Cette victoire éthique n'est pas sans revers : quand on verra un milliardaire russe soumissionner pour la concession du Parc des Princes, on mesurera évidemment toutes les conséquences de la reconnaissance du caractère purement commercial du sport professionnel. Personnellement, je suis d'opinion que, puisque cette activité est commerciale, on ne lui concède plus le domaine public, qu'elle s'adresse à l'immobilier privé, et que le domaine public serve à l'accès public et aux structures associatives. Ce serait de meilleure méthode. Et pour un équipement comme le Parc des Princes, de façon à éviter de se retrouver envahis par la mafia russe, je crois qu'il serait sage qu'il fût désormais géré en régie et loué palier par palier en fonction des activités, ce qui permettrait d'y jouer à la fois le football et le rugby.
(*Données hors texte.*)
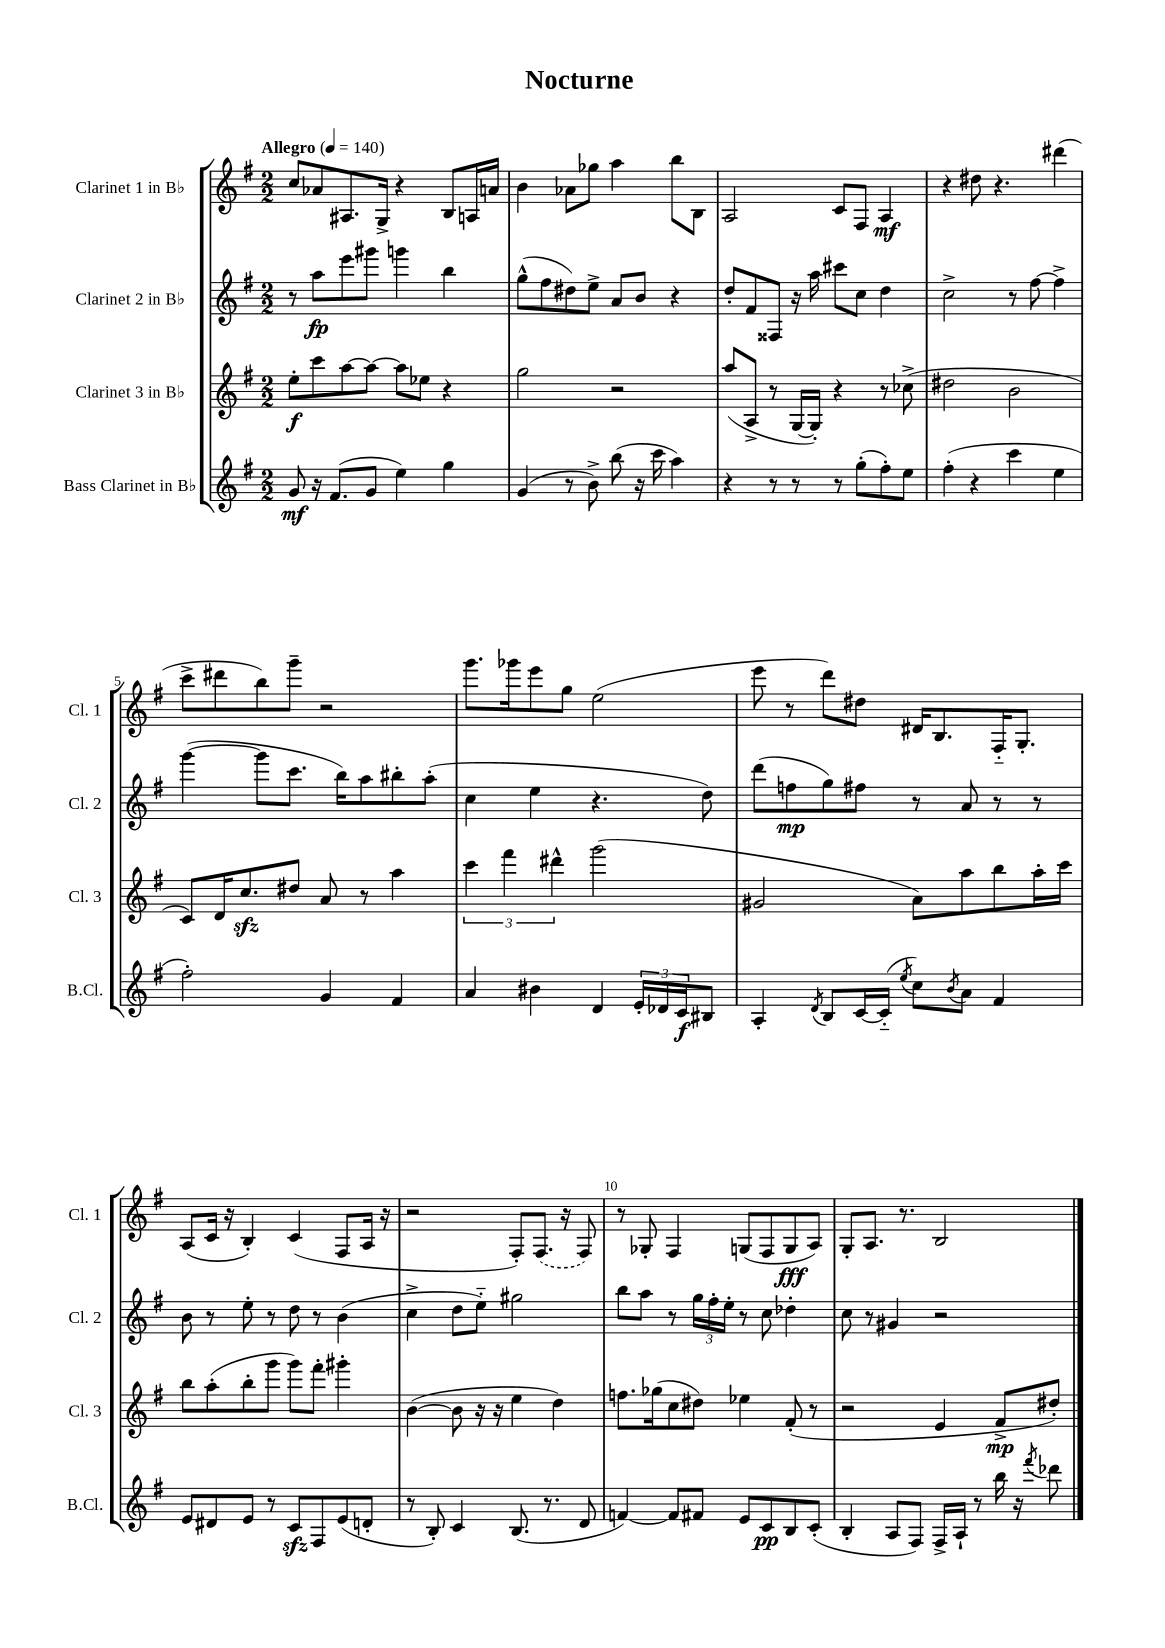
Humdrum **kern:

**kern	**kern	**kern	**kern
*staff4	*staff3	*staff2	*staff1
*clefG2	*clefG2	*clefG2	*clefG2
*k[f#]	*k[f#]	*k[f#]	*k[f#]
*M2/2	*M2/2	*M2/2	*M2/2
*MM140	*MM140	*MM140	*MM140
8g	8ee'	8r	8cc
16r	8ccc	8aa	8a-
(8.f#	.	.	.
.	[8aa	8eee	8.A#
8g	8aa_	8ggg#	.
.	.	.	16G^
4ee)	8aa]	4ggg	4r
.	8ee-	.	.
4gg	4r	4bb	8B
.	.	.	16A
.	.	.	16a
=	=	=	=
(4g	2gg	(8gg^^	4b
.	.	8ff#	.
8r	.	8dd#)	8a-
8b^)	.	8ee^	8gg-
(8bb	2r	8a	4aa
16r	.	8b	.
16ccc	.	.	.
4aa)	.	4r	8bb
.	.	.	8B
=	=	=	=
4r	(8aa	8dd'	2A
.	8A^	8f#	.
8r	8r	8F##	.
8r	[16G	16r	.
.	16G'])	16aa	.
8r	4r	8ccc#	8c
(8gg'	.	8cc	8F#
8ff#')	8r	4dd	4A
8ee	(8cc-^	.	.
=	=	=	=
(4ff#'	2dd#	2cc^	4r
4r	.	.	8dd#
.	.	.	4.r
4ccc	2b	8r	.
.	.	[8ff#	.
4ee	.	4ff#^]	(4ddd#
=	=	=	=
2ff#')	8c)	([4ggg	8ccc^
.	16d	.	8ddd#
.	8.cc	.	.
.	.	8ggg]	8bb)
.	8dd#	8.ccc	8ggg~
4g	8a	.	2r
.	.	16bb)	.
.	8r	8aa	.
4f#	4aa	8bb#'	.
.	.	(8aa'	.
=	=	=	=
4a	6ccc	4cc	8.ggg
.	6fff#	.	.
.	.	.	16ggg-
4b#	.	4ee	8eee
.	6ddd#^^	.	.
.	.	.	8gg
4d	(2ggg	4.r	(2ee
24e'	.	.	.
24d-	.	.	.
24c	.	.	.
8B#	.	8dd)	.
=	=	=	=
4A'	2g#	(8ddd	8eee
.	.	8ff	8r
8qd	.	.	.
8B	.	8gg)	8ddd)
[16c	.	8ff#	8dd#
(16c'~]	.	.	.
8qee	.	.	.
8cc)	8a)	8r	16d#
.	.	.	8.B
8qb	.	.	.
8a	8aa	8a	.
4f#	8bb	8r	16F#'~
.	.	.	8.G'
.	16aa'	8r	.
.	16ccc	.	.
=	=	=	=
8e	8bb	8b	(8A
8d#	(8aa'	8r	16c
.	.	.	16r
8e	8bb'	8ee'	4B')
8r	8ggg	8r	.
8c	8ggg)	8dd	(4c
8F#	8fff#'	8r	.
(8e	4ggg#'	(4b	8F#
8d'	.	.	16A
.	.	.	16r
=	=	=	=
8r	([4b	4cc^	2r
8B')	.	.	.
4c	8b]	8dd	.
.	16r	8ee'~)	.
.	16r	.	.
(8.B	4ee	2gg#	8F#')
.	.	.	(8.F#
8.r	.	.	.
.	4dd)	.	.
.	.	.	16r
8d	.	.	8F#)
=	=	=	=
[4f)	8.ff	8bb	8r
.	.	8aa	8G-'
.	(16gg-	.	.
8f]	8cc	8r	4F#
8f#	8dd#)	24gg	.
.	.	24ff#'	.
.	.	24ee'	.
8e	4ee-	8r	(8G
8c	.	8cc	8F#
8B	(8f#'	4dd-'	8G
(8c'	8r	.	8A)
=	=	=	=
4B'	2r	8cc	8G'
.	.	8r	8.A
8A	.	4g#	.
.	.	.	8.r
8F#)	.	.	.
16F#^	4e	2r	2B
16A`	.	.	.
8r	.	.	.
16bb	8f#^	.	.
16r	.	.	.
8qfff#	.	.	.
8ddd-	8dd#')	.	.
==	==	==	==
*-	*-	*-	*-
Parmi les deux ou trois autres réflexions qui me viennent au sujet de cette vidéo, il y a celle que la défense de Lagardère, qui s'étonne d'être appelé en responsabilité pénale par la justice, n'étant pas lui-même le concessionnaire de Jean Bouin, ressemble fort à une tartufferie, vu que le nom de Lagardère figure bien partout dans le stade dont il est le sponsor de référence, ayant succédé dans ce titre à la Société Générale dont le CASG, club père de Paris - Jean Bouin, était une pure et simple émanation initiale.

Collusion entre Laporte et Colony Capital ?

Une dernière remarque sur ce qui me semble être le scénario de gestation du projet Jean Bouin : l'homme-clef du projet, c'est Bernard Laporte. C'est lui qui, une fois ministre, a mobilisé les services de l'État sur une dilatation du projet initial. Ce parrainage de l'État n'apparaît nulle part jusqu'ici, mais on le voit bien dans ce que révèle Sylvain Garel sur cette vidéo : quand il demande le transfert des fonds de Jean Bouin vers le tramway, on lui répond à la Ville de Paris que "l'État ne va pas dépenser de l'argent pour le tramway", ce qui siginifie clairement qu'il est prévu que l'État pèse financièrement sur le projet de Jean Bouin. Cette décision a évidemment été prise quand Laporte était ministre des sports.

Le contenu du projet suggère qu'elle a été prise en concertation avec le voisin de Jean Bouin, Colony Capital. Il y a là comme une forme d'association. Et si j'étais le Stade Français (le club omnisport père de la section rugby), je me ferais des soucis, car le stade Géo André, siège du Stade, jouxte le Parc des Princes, et une collusion de Colony Capital et de Laporte devenu maître du Stade Français rugby pourrait préluder à une OPA inamicale sur Géo André, du type de celle que Lagardère a faite à la Croix-Catelan.

Enfin, si Laporte est le personnage-clef de l'affaire, sur fond de succession de Guazzini qui se met en retrait, il serait intéressant de connaître l'opinion du rival de Laporte pour la succession de Guazzini, qui n'est autre que l'ancien international Fabien Galthier.